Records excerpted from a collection
◆ ◆ ◆ ◆

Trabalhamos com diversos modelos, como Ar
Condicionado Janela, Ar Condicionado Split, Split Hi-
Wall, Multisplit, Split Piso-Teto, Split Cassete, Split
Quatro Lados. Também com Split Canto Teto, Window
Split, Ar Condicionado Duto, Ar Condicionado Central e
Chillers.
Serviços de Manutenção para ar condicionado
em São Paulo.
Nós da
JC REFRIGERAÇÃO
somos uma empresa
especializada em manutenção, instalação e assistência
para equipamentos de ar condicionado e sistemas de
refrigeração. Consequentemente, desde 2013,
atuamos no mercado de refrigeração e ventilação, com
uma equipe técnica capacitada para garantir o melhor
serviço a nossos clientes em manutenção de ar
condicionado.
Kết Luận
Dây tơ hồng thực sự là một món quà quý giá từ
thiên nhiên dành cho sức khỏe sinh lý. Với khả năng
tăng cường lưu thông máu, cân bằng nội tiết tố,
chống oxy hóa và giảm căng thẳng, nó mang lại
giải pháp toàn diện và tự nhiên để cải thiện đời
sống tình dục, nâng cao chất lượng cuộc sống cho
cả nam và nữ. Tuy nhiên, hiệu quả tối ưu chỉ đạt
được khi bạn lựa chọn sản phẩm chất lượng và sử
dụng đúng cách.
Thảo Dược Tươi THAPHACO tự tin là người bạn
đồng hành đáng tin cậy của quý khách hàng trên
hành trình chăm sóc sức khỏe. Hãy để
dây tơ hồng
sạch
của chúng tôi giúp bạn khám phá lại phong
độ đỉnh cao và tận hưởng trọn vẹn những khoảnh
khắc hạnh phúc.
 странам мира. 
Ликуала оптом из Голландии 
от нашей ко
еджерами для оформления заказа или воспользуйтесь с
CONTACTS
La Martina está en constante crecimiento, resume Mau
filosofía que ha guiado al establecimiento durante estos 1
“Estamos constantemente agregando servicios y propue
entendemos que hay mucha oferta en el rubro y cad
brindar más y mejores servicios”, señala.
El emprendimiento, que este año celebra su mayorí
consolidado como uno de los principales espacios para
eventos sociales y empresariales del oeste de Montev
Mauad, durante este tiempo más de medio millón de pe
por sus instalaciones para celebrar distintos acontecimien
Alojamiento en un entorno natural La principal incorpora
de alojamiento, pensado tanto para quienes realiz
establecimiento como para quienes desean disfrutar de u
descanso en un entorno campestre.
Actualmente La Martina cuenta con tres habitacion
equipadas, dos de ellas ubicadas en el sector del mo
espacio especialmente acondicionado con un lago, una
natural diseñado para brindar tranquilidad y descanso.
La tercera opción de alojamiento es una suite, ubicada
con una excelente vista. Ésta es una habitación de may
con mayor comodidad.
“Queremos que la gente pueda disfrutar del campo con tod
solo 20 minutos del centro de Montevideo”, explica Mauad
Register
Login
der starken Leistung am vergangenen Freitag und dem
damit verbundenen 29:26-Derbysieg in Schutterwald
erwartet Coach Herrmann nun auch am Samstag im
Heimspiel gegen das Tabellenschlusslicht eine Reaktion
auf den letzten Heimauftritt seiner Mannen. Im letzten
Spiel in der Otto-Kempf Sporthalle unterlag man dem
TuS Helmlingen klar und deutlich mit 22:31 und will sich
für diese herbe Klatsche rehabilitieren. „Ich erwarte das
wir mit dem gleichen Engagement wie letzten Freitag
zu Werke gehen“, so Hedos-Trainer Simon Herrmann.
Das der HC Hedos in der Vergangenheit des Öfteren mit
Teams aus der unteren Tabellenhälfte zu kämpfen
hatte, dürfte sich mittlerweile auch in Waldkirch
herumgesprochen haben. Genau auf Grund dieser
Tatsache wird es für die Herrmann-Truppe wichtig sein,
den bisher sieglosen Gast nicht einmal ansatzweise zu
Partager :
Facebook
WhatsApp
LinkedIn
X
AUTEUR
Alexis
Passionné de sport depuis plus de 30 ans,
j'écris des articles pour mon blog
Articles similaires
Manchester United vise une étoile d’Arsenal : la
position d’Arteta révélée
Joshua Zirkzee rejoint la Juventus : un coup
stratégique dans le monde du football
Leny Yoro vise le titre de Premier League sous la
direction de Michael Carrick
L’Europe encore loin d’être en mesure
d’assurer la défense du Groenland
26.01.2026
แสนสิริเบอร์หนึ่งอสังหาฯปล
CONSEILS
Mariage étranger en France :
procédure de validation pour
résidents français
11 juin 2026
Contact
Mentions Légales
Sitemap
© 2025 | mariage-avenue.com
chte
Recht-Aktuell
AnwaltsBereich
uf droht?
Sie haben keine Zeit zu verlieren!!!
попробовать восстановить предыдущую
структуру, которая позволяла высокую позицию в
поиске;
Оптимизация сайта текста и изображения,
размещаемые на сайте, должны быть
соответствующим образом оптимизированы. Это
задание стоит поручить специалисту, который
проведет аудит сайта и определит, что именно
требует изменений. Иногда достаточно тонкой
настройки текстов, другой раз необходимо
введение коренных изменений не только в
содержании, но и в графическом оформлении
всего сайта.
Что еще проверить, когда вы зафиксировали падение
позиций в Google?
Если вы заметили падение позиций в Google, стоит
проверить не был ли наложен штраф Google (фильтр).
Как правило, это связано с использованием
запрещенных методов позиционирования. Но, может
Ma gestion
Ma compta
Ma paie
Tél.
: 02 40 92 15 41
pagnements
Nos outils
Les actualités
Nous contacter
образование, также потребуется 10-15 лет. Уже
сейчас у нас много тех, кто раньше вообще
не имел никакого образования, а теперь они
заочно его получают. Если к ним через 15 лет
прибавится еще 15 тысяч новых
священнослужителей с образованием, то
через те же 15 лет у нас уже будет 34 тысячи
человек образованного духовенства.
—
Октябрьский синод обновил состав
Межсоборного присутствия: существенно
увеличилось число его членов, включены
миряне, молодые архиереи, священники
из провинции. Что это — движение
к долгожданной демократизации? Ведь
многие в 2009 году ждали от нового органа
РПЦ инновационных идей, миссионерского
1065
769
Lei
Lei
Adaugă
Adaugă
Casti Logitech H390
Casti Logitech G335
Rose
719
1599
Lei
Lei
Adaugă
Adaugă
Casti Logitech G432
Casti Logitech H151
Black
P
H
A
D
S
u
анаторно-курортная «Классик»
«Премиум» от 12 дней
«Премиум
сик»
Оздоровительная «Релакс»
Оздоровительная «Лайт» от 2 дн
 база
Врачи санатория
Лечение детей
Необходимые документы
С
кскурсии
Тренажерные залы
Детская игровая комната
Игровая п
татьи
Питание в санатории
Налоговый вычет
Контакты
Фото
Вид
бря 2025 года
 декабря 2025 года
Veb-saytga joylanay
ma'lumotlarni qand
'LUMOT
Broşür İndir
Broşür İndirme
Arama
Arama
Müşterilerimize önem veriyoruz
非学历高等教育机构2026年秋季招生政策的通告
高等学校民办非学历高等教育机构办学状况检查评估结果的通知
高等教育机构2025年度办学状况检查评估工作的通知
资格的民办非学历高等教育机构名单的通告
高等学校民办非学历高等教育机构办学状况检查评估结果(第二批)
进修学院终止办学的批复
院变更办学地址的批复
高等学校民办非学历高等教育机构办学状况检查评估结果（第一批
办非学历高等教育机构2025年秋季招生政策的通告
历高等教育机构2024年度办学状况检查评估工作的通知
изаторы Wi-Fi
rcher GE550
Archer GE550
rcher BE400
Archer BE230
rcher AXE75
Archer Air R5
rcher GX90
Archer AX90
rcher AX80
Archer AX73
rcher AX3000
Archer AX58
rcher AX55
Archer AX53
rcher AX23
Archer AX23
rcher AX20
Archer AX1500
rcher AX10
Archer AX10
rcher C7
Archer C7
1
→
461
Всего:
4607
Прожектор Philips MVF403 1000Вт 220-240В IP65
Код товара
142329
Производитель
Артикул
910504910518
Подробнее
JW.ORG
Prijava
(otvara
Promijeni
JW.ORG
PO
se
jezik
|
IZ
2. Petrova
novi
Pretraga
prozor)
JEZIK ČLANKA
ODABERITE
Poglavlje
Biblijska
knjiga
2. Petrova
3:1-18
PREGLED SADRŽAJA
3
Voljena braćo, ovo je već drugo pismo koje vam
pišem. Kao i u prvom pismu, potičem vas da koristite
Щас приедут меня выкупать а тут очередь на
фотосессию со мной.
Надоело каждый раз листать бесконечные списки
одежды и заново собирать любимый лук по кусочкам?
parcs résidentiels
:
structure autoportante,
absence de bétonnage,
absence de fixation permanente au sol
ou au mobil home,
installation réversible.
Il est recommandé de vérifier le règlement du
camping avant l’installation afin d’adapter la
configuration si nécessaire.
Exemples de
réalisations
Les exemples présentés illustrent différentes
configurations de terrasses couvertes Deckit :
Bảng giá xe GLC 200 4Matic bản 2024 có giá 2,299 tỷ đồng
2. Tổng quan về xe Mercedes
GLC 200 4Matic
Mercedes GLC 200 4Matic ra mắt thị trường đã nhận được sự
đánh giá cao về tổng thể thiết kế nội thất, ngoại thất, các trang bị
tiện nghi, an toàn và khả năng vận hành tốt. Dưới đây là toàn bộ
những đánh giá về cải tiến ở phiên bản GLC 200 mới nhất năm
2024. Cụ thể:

◆ ◆ ◆ ◆

Exercise details
Which lines above contain the word "Martina"? List them.

Answer to this task
La Martina está en constante crecimiento, resume Mau
Actualmente La Martina cuenta con tres habitacion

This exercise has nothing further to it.